Having an idea of which publications you are going to pitch to before you start tapping away at your masterpiece is key, as it will define the tone and style of writing you should use, and the writing guidelines which you should follow. Most leading publications offer submission guidelines, and abide by strict rules in regards to word count and links to external sites. Some publications such as TechCrunch offer editorial calendars for guest submissions, with each month based around a specific theme such as politics, environment and finance.

Don’t be afraid to mention competitors.

As with any type of journalism, you need to backup your ideas with supporting evidence. The Internet is already brimming with misinformation, so be prepared to back up any claims you make with hard data and opinions from other experts or face a backlash from editors.

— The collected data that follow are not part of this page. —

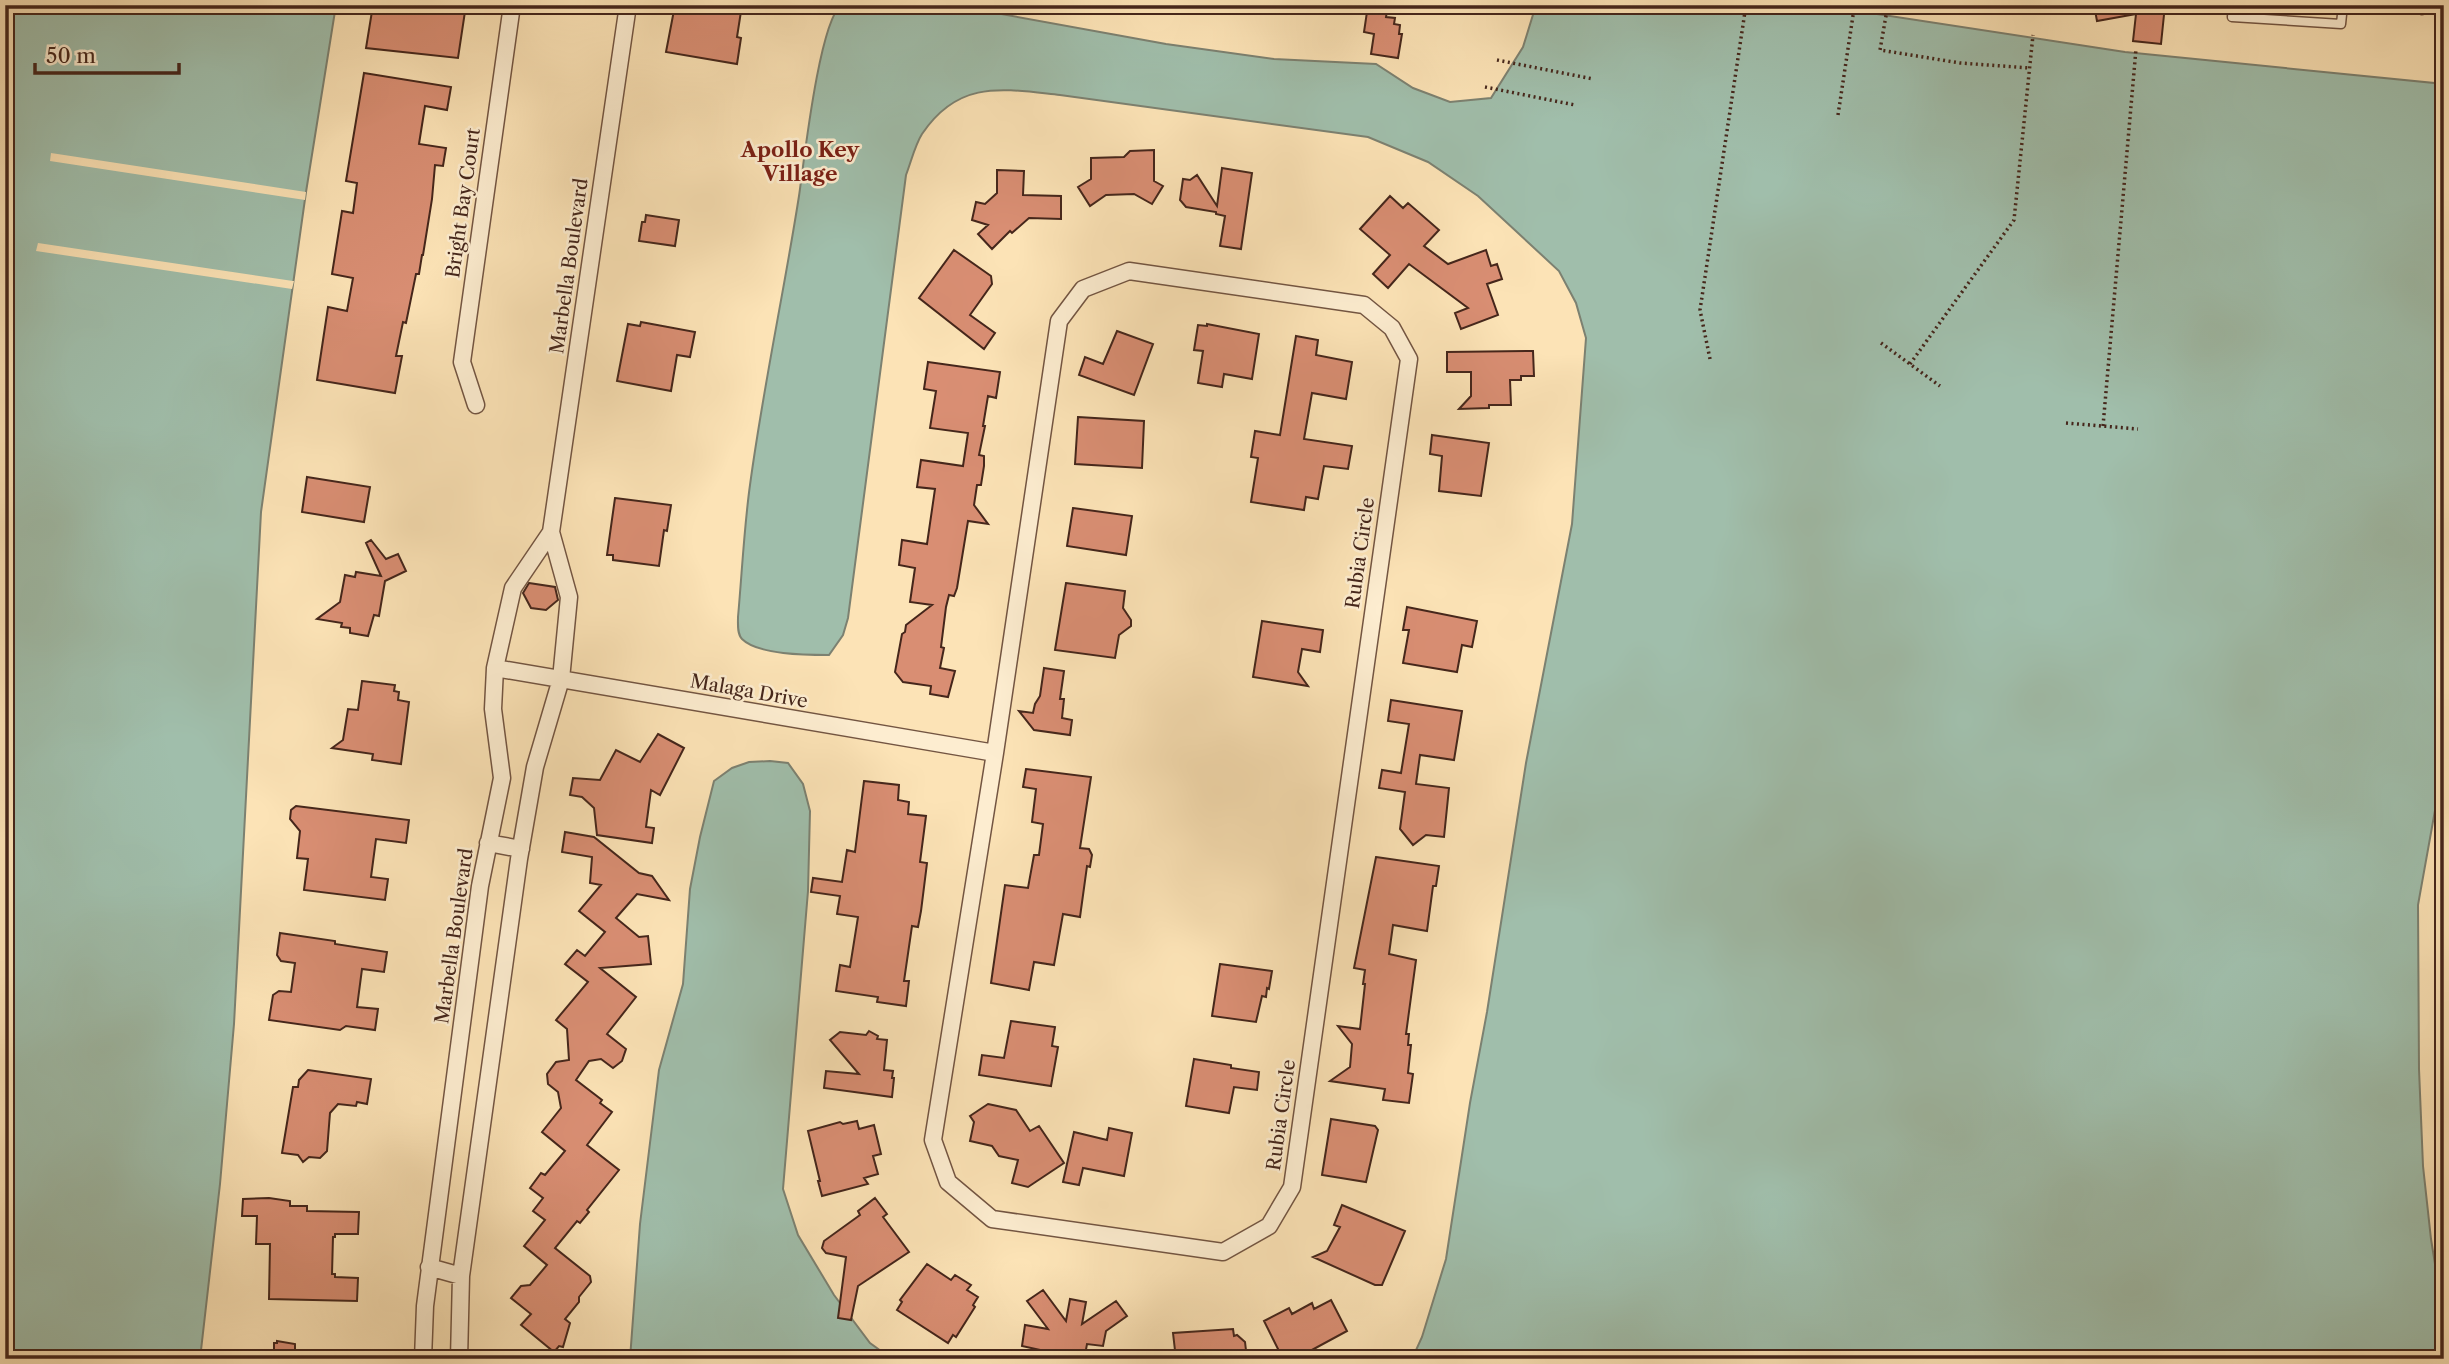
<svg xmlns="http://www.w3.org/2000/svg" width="2449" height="1364" font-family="'Libre Caslon Text',serif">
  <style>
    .water { fill: #a0beab; stroke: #7c8171; stroke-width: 2 }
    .pier { fill: #fce3b6 }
    .building { fill: #d98e73; stroke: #45261b; stroke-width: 2 }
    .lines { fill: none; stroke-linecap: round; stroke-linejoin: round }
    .service-casing { stroke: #735542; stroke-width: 11 }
    .minor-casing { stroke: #735542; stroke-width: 19 }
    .path { stroke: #45261b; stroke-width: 3.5; stroke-dasharray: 2 3.5; stroke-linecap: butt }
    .service { stroke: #fdedd0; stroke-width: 8 }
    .minor { stroke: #fdedd0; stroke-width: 16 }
    .labels { text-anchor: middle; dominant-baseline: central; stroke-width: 5; stroke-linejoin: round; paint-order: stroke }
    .street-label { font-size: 19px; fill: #45261b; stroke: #fdedd0 }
    .neighbourhood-label { font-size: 21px; font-weight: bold; fill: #7a1f14; stroke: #fdedd0 }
  </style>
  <rect width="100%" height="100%" fill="#fce3b6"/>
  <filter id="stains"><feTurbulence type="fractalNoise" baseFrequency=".00286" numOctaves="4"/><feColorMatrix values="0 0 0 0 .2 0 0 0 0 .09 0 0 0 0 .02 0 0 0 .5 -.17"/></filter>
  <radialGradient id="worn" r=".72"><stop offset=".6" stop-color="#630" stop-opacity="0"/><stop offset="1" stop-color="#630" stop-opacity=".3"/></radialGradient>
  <!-- water -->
  <path class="water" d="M5,5H336L306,192L261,512L234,1024L220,1184L200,1359H5Z
    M841,5H915L968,8L1166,44L1274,59L1376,64L1413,88L1450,102L1491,98L1523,47L1536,5H1818L2125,52L2444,84V751L2441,777L2418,905L2419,1069L2423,1166L2431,1239L2444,1320V1359H1412L1422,1337L1446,1259L1470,1103L1487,1012L1526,763L1572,524L1586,338L1576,303L1559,271L1478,196L1428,162L1368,137L1060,95C1003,89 959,79 922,134C915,145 911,162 906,175L848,618L843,635L829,655C807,655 758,655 742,639C737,634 738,624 738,617C742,573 744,528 750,485C763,388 784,292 799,196C804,162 819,23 841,5Z
    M770,761L788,763L803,784L810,811L808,891L783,1189L798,1235L834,1295L870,1343L892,1359H630L640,1224L659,1070L683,984L690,889L700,837L714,781L732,768L749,762Z"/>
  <!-- pier -->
  <path class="pier" d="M51,153L306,192L305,200L50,161Z
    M38,243L293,281H294L292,289L36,251Z"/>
  <!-- building -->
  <path class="building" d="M373,5H466L458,58L366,48Z
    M675,5H742L737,37L741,38L737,64L666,52Z
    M1368,5H1388L1386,17L1395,18L1394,24L1400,25L1399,34H1402L1398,58L1371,54L1374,34L1364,32Z
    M2094,5H2165L2161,44L2133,41L2136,14L2097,21Z
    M364,73L451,87L447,110L425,106L419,144L446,148L443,166L435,165L432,199L423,255H422L419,274H416L406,323L403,322L396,356H402L395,393L317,380L328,307L347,311L353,278L332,274L342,211L353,213L357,183L346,181Z
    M1154,150V181L1163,186L1152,204L1134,194L1106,195L1090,206L1078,187L1091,179V158L1124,157L1130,151Z
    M1222,168L1252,173L1241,249L1220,246L1225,216L1216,214V212L1186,207L1180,200L1183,179L1190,180L1197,175L1217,206Z
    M997,170L1024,171L1023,195L1061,196V219L1029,218L1012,233L1010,231L992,249L978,234L988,225L972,220L976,202L985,204L997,193Z
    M1390,196L1403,208L1408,203L1439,230L1424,246L1448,264L1486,250L1491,266L1497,264L1502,279L1487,284L1498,315L1461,329L1455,313L1468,308L1409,264L1388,288L1373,274L1390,255L1360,229Z
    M646,215L679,220L675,246L639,241L642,222H645Z
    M954,250L991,276L992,284L970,315L995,333L984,349L919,298Z
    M641,322L695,332L690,357L677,355L671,391L617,381L628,324L640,326Z
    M1207,324L1259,334L1252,379L1224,374L1222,387L1198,383L1203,351L1194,350L1198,325L1207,326Z
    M1117,331L1153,344L1134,395L1079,375L1085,357L1103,364Z
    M1296,336L1318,340L1316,355L1352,362L1346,399L1312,393L1304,439L1352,446L1348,469L1324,466L1318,499L1306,497L1304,510L1251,502L1258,458L1251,457L1255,431L1280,435Z
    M1533,351L1534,376H1521V380H1510L1511,405H1489V408L1459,409L1471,396V372H1447V352Z
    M928,362L1000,372L996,398L988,396L983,426H985L979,455L984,456V466L981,485H977L974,505L988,524L968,521L957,588L954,596L949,595L946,607L941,647L944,648L940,668L955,671L948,697L930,694L931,686L903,682L895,672L902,634L905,632L906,625L932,605L910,602L915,568L899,565L902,540L927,544L935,489L917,487L921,460L963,466L968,433L930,428L936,391L924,389Z
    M1078,417L1144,421L1142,468L1075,464Z
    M1432,435L1489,443L1481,496L1439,491L1442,456L1430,454Z
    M307,477L370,487L364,522L302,512Z
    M615,498L671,505L667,531L664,530L659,566L613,560V555H607Z
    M1073,508L1132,516L1126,555L1067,546Z
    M371,540L386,559L398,554L406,571L385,581L379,616L374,615L368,636L350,633V628L341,627L342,623L317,619L340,602L345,575L355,577L356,572L381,576L366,543Z
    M529,583L555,587L558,600L546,610L531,608L523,593Z
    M1066,583L1125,591L1123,608L1131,620V626L1119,635L1115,658L1055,650Z
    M1407,607L1477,621L1472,647L1462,645L1457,672L1403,663L1409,630H1403Z
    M1262,621L1323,630L1320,652L1302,649L1298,672L1308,686L1253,677Z
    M1044,668L1064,671L1060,699H1064L1062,718L1072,720L1070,735L1034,730L1019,711L1033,713L1035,704L1040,696Z
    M362,681L395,685L394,691L399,692L398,700L409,702L401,764L372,760L373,754L332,748L343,740L348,709L358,710Z
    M1391,700L1462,711L1454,760L1420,755L1416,784L1449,788L1444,837L1426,835L1413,845L1400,829L1405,792L1379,788L1382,770L1401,773L1409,724L1388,721Z
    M658,734L684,748L660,795L651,790L646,827L654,828L652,843L597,835L594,808L582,797L570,795L573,778L600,780L616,750L640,762Z
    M1026,769L1091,777L1080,848L1089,849L1092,855L1090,867L1087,866L1080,917L1063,914L1054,965L1034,962L1029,990L991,983L1005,885L1028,888L1034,855H1039L1043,824L1032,822L1036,789L1023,787Z
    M864,781L899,785L898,800L909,802L908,814L926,816L920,862L927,863L921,911L918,927L912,926L904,981H909L906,1006L877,1002L878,997L836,991L840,965L850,967L858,917L837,914L840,896L811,892L813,878L842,882L847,850L855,852Z
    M296,806L409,820L406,843L376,839L371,877L388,879L385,900L304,890L308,859L297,858L300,831L290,819L291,810Z
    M565,832L594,837L639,873L652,876L669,900L637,894L616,918L639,937L648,936L651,964L600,968L636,997L607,1034L626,1049L622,1061L613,1068L601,1059L589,1061L576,1080L602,1100L600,1103L612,1112L587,1145L619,1170L587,1210L589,1212L580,1223L577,1221L555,1248L590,1276L591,1282L579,1297V1302L565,1319L570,1323L563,1347L559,1346L554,1352L521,1325L531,1314L511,1298L521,1286L530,1285L547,1265L524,1246L545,1220L533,1211L543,1198L530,1188L541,1173L545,1175L565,1151L542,1132L561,1108L558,1092L548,1084L547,1074L556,1062L569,1060L567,1029L556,1020L588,982L565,964L577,950L585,956L605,932L579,911L601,885L590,883L592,857L562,852Z
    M1376,857L1439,866L1436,886H1433L1427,931L1393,925L1389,954L1416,960L1406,1034H1409L1408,1045H1411L1408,1073L1413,1074L1409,1103L1383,1100L1385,1089L1330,1081L1350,1067L1352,1044L1338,1026L1360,1029L1365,984H1363L1365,970L1354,968Z
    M280,933L335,941V944L387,952L384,972L362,969L357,1007L378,1009L375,1030L346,1026L340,1030L269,1020L273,995L279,991L291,992L295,963L281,961L277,955Z
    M1220,964L1272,971L1269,989L1267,988L1266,997L1262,996L1256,1022L1212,1016Z
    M1011,1021L1055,1027L1052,1046L1058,1047L1051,1086L979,1075L982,1055L1004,1058Z
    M869,1031L878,1036L877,1039L887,1040L884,1070L893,1071L892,1078H894L892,1097L824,1088L826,1071L859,1074L830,1040L840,1032L866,1035Z
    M1194,1059L1231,1065V1068L1259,1072L1257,1090L1234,1087L1229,1113L1186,1106Z
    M308,1070L371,1079L367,1104L357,1102L356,1106L338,1104L330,1113L327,1151L320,1158L309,1157L303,1162L298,1155L282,1153L293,1087H298L299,1080Z
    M988,1104L1016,1110L1030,1131L1039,1126L1064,1163L1028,1187L1012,1183L1018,1160L999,1156L992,1146L970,1141L974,1122L970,1116Z
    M1331,1119L1375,1126L1378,1130L1366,1182L1322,1175Z
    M857,1121L859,1129L874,1125L881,1154L873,1156L878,1174L864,1178L868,1184L822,1196L818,1181H820L808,1131L840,1122L843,1124Z
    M1109,1128L1132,1133L1124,1176L1083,1168L1079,1185L1063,1182L1074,1132L1107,1140Z
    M269,1198L290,1201V1206H307V1211L359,1212L358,1234H335V1237H333L332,1274H335V1277L358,1278L357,1301L269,1299L270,1244H256L257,1216H242L243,1199Z
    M875,1198L887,1214L883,1217L909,1252L858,1286L851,1320L838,1318L846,1257L826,1253L822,1248L824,1241L860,1215L858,1211Z
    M1342,1205L1405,1231L1382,1285H1375L1313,1257L1327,1251L1340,1227L1334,1225Z
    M927,1264L951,1280L955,1275L971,1285L967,1290L978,1297L973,1305L975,1307L956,1337L953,1335L948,1343L897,1310L902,1302L900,1300Z
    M1043,1290L1066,1321L1070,1299L1086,1302L1082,1324L1116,1301L1127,1316L1106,1331L1103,1346L1087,1344L1085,1355L1064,1351L1063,1355L1022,1346L1025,1325L1048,1329L1027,1301Z
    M1331,1300L1347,1331L1310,1351L1314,1359H1283L1264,1321L1289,1308L1292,1314L1312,1303L1314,1309Z
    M1233,1329L1234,1336L1237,1335L1245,1342L1247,1359H1176L1173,1333Z
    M277,1341L295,1344V1359H274V1343H277Z"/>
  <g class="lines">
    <!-- service casing -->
    <g class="service-casing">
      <path id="service" d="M2233,5L2232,17L2341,24L2343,5
        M2422,10L2423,5"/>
    </g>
    <!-- minor casing -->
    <g class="minor-casing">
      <path id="minor" d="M1129,271L1364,305L1392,328L1409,359L1292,1187L1269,1226L1223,1252L992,1219L948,1182L933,1140L995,753L1059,321L1083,289Z
        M476,405L462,362L512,5
        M495,668L995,753
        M488,843L521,849
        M429,1267L461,1276
        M423,1359L425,1306L480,886L502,778L493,709L495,668L513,588L551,532
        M459,1359L461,1276L519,859L535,767L561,679L569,597L551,532L628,5"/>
    </g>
    <!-- path -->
    <path class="path" d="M1887,10L1880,50L1960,63L2030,68
      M1497,60L1593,79
      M1485,87L1575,105
      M1838,115L1854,9
      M1881,343L1940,386
      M1710,359L1700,310L1746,5
      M1910,364L2014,220L2033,35
      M2066,423L2138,429
      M2103,426L2136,49"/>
    <!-- service -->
    <use href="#service" class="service"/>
    <!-- minor -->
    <use href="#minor" class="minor"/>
  </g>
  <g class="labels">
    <!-- street labels -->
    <g class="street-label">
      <text transform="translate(463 203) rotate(-82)">Bright Bay Court</text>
      <text transform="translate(569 266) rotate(-82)">Marbella Boulevard</text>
      <text transform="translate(1360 553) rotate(-82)">Rubia Circle</text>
      <text transform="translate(749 691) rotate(10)">Malaga Drive</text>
      <text transform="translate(454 936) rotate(-82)">Marbella Boulevard</text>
      <text transform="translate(1281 1115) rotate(-82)">Rubia Circle</text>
    </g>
    <!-- neighbourhood labels -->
    <g class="neighbourhood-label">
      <text x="800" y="149">Apollo Key<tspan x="800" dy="24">Village</tspan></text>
    </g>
  </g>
  <!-- margin -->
  <rect width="2449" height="1364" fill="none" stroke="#fce3b6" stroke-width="28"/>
  <rect x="7" y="7" width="2435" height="1350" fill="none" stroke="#45261b" stroke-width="3.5"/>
  <rect x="14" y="14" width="2421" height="1336" fill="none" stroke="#45261b" stroke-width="2"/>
  <!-- scale -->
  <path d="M35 63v10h144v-10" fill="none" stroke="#45261b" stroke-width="3.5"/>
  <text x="46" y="63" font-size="21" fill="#45261b" stroke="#fdedd0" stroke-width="5" paint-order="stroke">50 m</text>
  <rect width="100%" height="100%" filter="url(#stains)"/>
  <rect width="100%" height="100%" fill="url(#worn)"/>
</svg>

While you may have your rival’s photo on your office dartboard, offering the olive branch of peace by quoting a competitor or mentioning their work in your field may well lead to them sharing the article with their contacts and client base, and they might even return the favor in the future.

Planning, researching and writing a publishable guest article is a long, and time-consuming process, which should not be taken lightly. Pitching in the name of a CEO or founders offers more social proof, than for example a head of marketing, but if writing’s not your forte, then allow a wordy colleague to step up to the plate. That said, try to be involved in the process and offer real insights and opinions, as at the end of the day the finished product will have your name emblazoned at the top of it. Submitting guest articles is a great way to generate inbound links and build brand awareness, but the main goal should be to establish yourself as a real industry leader based on the quality not the quantity of your contributions.